In 1870 the building, on the corner of the High Street and Regent Street, was in use as a tobacconist. An advertisement in 1872 gave the following detail: J Coombes. Wholesale and retail tobacco, snuff and cigar merchant. Corner of Regent Street. British cigars from 5s.6d. per box. Foreign from 21s.6d. Tobaccos from 3s. per pound, fresh from factories every day. Pipes and fancy goods of every description.’ The business was still operating in 1891, with Joel Thomas named as cigar merchant.

Joel Thomas was the occupier at the premises in 1891 when it appears to have had a change of use to a licensed beer house. Mrs Underhay is recorded as the owner and she ran the un-named beerhouse free from brewery tie. The annual rateable value in 1891 was a substantial £81.10s.0d., indicative of its town centre location.

Twelve years later in 1903 the property was still owned by Mrs Underhay with an unchanged rateable value of £81.10s.0d. The lease had been taken by Flowers & Sons, brewers of Stratford on Avon. In occupation was Charles Morgan Gynne.

Flowers & Sons used the premises as an outlet for their beers. In 1926 the Stratford based brewery had secured a building in Selkirk Street for their Cheltenham stores but used the High Street building for selling their ‘ales and stout in cask and bottles for family use – prices on application’. Contemporary photographs of Cheltenham High Street clearly show advertising for Flowers Ales prominent on the Regent Street side of the building.

In a 1957 Cheltenham directory the name of the premises, now a pub, was the Continental.

The Continental was located where the Oasis store now occupies. (centre)

Tony Hooper wrote to the ‘Gloucestershire Echo’ in May 2012 recalling the time he and his wife Glinda were licensees at the Continental in 1965/66. He described the ‘Conti’ as a remarkable pub with a big happy family.
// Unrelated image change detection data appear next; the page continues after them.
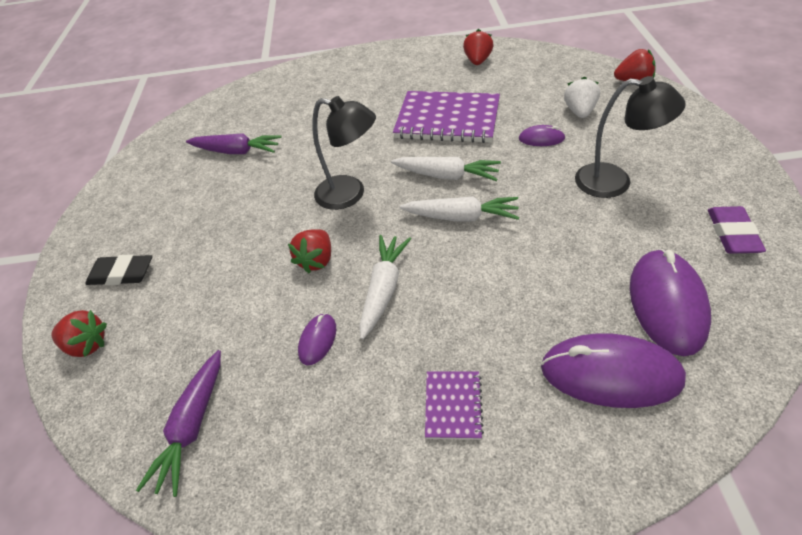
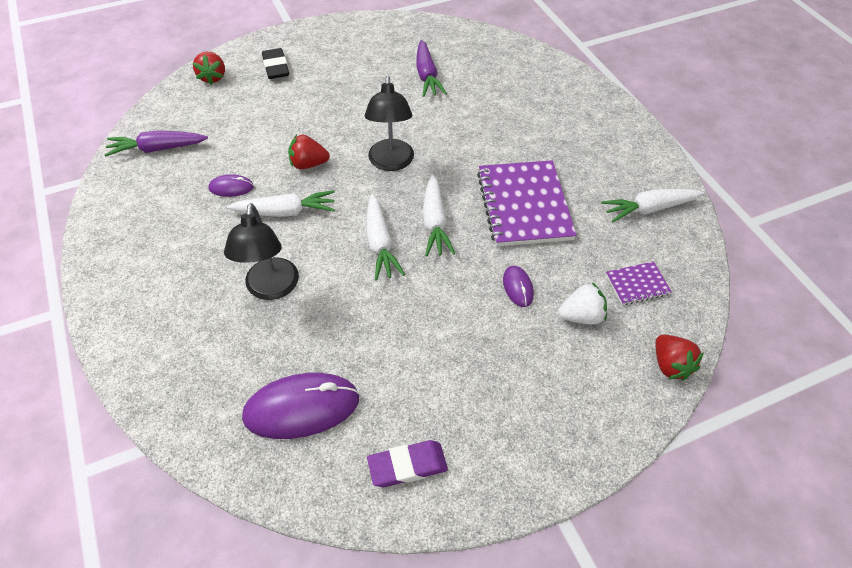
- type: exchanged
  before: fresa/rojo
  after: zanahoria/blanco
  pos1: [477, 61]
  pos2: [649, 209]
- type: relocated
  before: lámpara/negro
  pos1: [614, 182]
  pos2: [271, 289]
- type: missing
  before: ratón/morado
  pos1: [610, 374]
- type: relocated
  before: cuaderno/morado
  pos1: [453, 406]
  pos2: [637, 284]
He wrote: “In our era we had a gathering of famous personalities with the Blue Moon Club being a popular entertainment centre, this included the likes of Long John Baldry and the Small Faces. Then there was the racing fraternity including Tom Dreaper, Pat Taffe and Mr Oliver, who recommended we make an investment on his mount in the first race of the Festival Meeting, Frozen Dawn, which duly obliged at 40/1.” When Tony and Glinda moved from the ‘Conti’ they ran the Three Witches in Stratford-on-Avon. The Three Witches has also long gone.

In a later reincarnation it became the Regents Bar until closure in the late 1970’s. It has now been converted to a shop – Oasis fashions.